Task - Between the line containing "Out of stock" and the line containing "n I asked what" lies a run of lines; give that run again exactly, with both of those lines, and nothing else from the entries below.

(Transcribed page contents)
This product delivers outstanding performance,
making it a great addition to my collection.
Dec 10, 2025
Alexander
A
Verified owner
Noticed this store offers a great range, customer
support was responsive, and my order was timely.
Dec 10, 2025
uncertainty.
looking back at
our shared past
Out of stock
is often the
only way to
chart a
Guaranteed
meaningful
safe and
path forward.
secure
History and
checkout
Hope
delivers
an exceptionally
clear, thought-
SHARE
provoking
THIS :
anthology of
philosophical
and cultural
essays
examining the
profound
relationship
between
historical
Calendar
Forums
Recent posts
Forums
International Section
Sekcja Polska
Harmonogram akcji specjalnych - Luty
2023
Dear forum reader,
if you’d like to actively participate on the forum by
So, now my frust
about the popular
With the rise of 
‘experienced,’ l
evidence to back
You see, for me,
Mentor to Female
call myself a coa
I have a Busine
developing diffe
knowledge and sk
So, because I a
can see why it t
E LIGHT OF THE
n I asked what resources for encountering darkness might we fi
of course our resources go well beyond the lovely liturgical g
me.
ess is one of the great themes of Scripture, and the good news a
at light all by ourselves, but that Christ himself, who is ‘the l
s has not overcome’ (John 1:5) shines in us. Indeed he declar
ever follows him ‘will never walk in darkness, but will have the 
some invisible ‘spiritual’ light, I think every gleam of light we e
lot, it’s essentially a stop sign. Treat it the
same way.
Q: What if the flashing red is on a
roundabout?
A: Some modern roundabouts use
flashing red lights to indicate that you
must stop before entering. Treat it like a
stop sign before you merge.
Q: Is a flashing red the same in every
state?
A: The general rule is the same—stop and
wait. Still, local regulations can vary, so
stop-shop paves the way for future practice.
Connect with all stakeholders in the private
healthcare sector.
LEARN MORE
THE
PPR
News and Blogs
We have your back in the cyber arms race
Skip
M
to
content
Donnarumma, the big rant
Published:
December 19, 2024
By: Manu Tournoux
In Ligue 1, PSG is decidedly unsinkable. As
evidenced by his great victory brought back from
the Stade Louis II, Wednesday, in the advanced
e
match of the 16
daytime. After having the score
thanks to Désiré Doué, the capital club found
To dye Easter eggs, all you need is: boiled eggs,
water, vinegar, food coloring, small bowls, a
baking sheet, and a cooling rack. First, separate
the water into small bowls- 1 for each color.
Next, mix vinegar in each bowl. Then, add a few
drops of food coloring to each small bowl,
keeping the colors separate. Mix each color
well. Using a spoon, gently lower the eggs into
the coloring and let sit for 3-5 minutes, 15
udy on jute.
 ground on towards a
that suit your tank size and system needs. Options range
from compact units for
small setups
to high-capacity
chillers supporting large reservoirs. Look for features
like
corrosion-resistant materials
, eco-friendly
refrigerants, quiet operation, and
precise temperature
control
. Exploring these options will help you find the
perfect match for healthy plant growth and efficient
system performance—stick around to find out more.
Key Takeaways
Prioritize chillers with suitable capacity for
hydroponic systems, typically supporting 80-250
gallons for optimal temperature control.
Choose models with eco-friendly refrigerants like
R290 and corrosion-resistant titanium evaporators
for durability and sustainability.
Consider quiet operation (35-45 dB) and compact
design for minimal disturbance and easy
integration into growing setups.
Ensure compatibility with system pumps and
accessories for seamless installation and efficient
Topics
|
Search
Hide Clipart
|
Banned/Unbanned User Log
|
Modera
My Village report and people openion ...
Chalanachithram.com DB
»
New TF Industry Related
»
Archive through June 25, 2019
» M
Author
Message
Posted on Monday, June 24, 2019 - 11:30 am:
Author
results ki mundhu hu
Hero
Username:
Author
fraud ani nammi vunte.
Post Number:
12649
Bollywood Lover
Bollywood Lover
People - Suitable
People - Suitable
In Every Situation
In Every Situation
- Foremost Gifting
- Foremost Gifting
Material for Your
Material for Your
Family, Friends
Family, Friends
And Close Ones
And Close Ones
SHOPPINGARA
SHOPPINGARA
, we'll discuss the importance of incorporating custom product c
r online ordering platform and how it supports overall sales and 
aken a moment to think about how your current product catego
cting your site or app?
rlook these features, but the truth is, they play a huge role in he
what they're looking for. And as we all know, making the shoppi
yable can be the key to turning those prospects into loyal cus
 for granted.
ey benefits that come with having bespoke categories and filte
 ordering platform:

Result -
Out of stock
is often the
only way to
chart a
Guaranteed
meaningful
safe and
path forward.
secure
History and
checkout
Hope
delivers
an exceptionally
clear, thought-
SHARE
provoking
THIS :
anthology of
philosophical
and cultural
essays
examining the
profound
relationship
between
historical
Calendar
Forums
Recent posts
Forums
International Section
Sekcja Polska
Harmonogram akcji specjalnych - Luty
2023
Dear forum reader,
if you’d like to actively participate on the forum by
So, now my frust
about the popular
With the rise of 
‘experienced,’ l
evidence to back
You see, for me,
Mentor to Female
call myself a coa
I have a Busine
developing diffe
knowledge and sk
So, because I a
can see why it t
E LIGHT OF THE
n I asked what resources for encountering darkness might we fi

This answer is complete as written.